Re: code execution from Databrick folder

Kartikb · ‎10-21-2024

We are able to run a notebook that references Python code using import statements from a Databricks repo
with the source code checked out. However, we encounter a ModuleNotFoundError when executing the same code from a folder.

Error: ModuleNotFoundError: No module named ...

Is there a future roadmap to enable code execution from Databricks folder and subfolders?

KartikB

saurabh18cs · ‎10-21-2024

Hi Kartik,

Can you elaborate further on your query? I may not able to understand you properly but if your source code is checked out to databricks repos and you want to execute your code for testing purposes , had you try setting up your repo dir into sys paths?

this can go into the top cell of your execution notebook before you're doing your imports.

import os, sys

# get current directory

path = os.getcwd()

print("Current Directory", path)

# prints parent directory

repo_dir = os.path.abspath(os.path.join(path, os.pardir))

# repo_dir = os.path.dirname(os.pardir())

sys.path.append(f"{repo_dir}/")

print(repo_dir)

View solution in original post

filipniziol · ‎10-21-2024

Hi @Kartikb ,

This feature is already available.

As @saurabh18cs mentioned, you probably have not added the location of your python code to sys.path.

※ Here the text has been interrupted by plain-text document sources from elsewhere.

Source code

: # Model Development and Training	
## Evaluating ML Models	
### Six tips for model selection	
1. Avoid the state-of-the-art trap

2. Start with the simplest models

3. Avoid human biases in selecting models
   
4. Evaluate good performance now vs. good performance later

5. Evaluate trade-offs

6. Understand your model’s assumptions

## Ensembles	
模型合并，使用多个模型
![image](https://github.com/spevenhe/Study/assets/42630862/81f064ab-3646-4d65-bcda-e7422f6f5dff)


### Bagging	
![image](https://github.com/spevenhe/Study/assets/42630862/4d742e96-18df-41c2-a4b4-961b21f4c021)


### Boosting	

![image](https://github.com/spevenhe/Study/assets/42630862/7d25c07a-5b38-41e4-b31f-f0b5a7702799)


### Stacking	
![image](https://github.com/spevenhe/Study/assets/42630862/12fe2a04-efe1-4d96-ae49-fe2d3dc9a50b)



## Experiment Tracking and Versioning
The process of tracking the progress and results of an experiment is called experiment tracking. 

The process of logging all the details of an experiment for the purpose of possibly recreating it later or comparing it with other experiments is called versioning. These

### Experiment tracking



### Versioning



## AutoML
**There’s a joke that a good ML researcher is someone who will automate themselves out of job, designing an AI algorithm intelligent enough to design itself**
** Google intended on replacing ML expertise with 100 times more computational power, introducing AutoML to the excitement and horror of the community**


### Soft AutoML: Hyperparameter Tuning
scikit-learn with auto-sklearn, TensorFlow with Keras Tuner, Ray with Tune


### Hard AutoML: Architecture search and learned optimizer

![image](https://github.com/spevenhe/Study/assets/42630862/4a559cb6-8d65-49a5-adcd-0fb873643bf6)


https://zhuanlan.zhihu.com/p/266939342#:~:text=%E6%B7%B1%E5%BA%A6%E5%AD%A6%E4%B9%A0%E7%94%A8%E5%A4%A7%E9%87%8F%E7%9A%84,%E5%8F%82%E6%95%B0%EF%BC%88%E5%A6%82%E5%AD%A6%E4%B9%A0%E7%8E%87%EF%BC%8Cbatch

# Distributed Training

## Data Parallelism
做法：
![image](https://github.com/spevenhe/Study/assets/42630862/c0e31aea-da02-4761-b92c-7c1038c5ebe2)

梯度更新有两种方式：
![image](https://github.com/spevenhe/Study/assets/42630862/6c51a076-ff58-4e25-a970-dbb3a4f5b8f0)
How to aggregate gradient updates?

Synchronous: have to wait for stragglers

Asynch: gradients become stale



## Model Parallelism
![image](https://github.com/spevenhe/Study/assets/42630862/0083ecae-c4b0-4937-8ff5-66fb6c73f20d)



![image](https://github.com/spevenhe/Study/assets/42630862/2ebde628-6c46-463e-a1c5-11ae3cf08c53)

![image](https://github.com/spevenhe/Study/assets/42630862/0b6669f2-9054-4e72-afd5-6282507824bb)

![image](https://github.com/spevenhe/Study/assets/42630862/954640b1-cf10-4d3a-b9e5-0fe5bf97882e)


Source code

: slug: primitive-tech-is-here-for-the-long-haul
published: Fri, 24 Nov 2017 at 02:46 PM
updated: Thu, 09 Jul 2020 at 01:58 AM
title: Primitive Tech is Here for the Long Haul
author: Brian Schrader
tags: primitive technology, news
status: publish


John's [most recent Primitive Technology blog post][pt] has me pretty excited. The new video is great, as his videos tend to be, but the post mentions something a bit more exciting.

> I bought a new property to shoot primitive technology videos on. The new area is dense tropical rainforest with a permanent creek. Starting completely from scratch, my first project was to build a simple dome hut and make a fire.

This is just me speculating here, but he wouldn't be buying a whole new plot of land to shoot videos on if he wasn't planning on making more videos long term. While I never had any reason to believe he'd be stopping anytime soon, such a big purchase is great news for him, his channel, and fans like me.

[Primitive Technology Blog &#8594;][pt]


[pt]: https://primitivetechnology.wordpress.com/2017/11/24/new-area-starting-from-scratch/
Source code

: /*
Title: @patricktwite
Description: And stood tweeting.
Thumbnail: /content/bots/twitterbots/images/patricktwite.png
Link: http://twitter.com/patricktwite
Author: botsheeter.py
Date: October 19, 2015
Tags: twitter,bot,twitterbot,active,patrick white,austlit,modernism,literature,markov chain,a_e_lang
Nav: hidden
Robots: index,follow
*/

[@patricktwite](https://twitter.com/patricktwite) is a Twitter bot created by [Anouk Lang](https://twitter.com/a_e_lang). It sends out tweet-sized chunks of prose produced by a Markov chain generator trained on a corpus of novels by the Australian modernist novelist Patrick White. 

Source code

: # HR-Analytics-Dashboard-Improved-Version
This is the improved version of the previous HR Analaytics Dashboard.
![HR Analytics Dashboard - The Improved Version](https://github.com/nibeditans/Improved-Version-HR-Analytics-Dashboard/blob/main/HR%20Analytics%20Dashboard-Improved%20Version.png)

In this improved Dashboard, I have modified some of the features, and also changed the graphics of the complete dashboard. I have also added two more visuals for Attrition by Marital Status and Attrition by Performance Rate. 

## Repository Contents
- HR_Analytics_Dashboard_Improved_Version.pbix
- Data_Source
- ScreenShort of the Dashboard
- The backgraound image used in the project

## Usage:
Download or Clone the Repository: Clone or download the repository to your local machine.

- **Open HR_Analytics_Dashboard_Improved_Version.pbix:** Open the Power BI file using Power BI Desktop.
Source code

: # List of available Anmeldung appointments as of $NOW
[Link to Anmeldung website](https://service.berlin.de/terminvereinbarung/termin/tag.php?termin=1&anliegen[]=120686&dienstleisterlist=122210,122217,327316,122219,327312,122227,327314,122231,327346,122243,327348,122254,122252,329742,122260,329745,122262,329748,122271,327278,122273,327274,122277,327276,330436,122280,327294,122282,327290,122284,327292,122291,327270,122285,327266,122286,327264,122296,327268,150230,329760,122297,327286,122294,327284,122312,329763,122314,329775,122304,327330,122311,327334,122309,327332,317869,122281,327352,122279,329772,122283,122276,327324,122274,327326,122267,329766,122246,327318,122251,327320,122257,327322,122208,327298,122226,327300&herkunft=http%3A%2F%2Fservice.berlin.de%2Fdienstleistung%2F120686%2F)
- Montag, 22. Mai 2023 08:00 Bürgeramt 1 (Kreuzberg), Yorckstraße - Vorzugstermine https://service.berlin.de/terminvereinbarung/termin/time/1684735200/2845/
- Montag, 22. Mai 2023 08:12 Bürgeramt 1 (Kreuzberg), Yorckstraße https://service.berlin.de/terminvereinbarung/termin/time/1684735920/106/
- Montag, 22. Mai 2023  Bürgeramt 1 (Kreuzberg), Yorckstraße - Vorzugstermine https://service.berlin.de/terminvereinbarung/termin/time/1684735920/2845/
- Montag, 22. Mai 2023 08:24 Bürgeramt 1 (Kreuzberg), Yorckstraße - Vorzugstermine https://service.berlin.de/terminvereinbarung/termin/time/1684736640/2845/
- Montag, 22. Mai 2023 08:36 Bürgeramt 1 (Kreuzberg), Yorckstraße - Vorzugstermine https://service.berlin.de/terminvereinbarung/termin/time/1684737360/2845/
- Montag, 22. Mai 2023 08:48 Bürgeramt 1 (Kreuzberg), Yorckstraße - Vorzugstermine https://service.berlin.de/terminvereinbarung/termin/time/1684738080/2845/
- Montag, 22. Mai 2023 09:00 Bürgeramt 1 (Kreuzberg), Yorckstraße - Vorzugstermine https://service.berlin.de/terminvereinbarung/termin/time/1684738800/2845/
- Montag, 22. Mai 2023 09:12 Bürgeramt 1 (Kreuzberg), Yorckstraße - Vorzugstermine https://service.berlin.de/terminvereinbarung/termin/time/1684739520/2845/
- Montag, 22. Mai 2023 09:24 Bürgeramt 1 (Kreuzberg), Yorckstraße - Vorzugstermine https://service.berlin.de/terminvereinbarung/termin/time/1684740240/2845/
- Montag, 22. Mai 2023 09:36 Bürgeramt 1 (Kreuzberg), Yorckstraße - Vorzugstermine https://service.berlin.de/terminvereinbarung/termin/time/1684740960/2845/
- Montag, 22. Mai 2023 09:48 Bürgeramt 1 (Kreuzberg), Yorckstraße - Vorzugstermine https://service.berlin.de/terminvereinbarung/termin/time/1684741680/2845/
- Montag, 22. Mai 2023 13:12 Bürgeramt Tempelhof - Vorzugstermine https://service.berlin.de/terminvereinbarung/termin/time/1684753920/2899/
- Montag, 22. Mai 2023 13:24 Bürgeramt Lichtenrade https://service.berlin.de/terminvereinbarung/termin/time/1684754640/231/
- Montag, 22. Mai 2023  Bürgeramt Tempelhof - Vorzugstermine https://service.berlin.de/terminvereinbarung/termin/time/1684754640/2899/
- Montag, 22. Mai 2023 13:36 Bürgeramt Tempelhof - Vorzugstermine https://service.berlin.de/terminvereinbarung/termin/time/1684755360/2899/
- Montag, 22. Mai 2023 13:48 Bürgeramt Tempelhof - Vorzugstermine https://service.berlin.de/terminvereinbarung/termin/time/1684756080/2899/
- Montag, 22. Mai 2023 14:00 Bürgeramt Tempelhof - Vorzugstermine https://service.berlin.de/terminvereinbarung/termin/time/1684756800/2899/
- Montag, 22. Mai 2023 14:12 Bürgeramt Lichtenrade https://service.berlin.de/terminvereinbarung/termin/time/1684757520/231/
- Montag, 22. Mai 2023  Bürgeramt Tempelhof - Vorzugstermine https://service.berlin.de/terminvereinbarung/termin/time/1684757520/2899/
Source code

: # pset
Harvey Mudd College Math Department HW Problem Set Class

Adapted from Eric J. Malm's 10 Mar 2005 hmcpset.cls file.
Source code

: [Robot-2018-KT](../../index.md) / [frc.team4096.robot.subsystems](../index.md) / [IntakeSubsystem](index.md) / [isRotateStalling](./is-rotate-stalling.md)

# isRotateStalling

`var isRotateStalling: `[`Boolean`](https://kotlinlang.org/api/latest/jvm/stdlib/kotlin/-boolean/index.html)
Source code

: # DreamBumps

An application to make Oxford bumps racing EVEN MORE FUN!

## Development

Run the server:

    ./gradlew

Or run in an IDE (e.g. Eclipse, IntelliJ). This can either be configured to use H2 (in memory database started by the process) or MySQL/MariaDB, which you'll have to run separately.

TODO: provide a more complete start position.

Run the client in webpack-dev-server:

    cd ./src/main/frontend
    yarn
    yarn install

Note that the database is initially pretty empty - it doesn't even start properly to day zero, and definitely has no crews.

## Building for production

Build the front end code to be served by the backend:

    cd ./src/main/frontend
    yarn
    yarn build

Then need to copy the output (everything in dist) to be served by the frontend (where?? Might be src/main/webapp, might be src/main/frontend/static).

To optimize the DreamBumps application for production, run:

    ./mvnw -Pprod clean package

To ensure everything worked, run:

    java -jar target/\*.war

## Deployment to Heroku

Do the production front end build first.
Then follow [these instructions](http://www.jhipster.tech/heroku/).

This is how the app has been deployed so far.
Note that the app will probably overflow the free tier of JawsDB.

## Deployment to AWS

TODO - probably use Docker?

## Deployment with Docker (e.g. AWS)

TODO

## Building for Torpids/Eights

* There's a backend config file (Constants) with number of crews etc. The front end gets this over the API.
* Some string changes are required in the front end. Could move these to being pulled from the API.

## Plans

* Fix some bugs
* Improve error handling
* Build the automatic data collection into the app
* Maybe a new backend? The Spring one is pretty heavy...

Also, it is important to note, that your python code must be a file, and not a notebook. You can recognize by checking the object icon or object type:

Panda · ‎10-21-2024

@Kartikb Best approach is by creating a package and Install Code as a Module or Wheel. This ensures your code is accessible across notebooks and distributed jobs without manual path adjustments

Kartikb · ‎10-21-2024

Below worked as you have suggested.

import os, sys

project_path = os.path.abspath("/Workspace/<folder-name-1>/<folder-name-2>/<top-level-code-folder>")

if project_path not in sys.path:

sys.path.append(project_path)

KartikB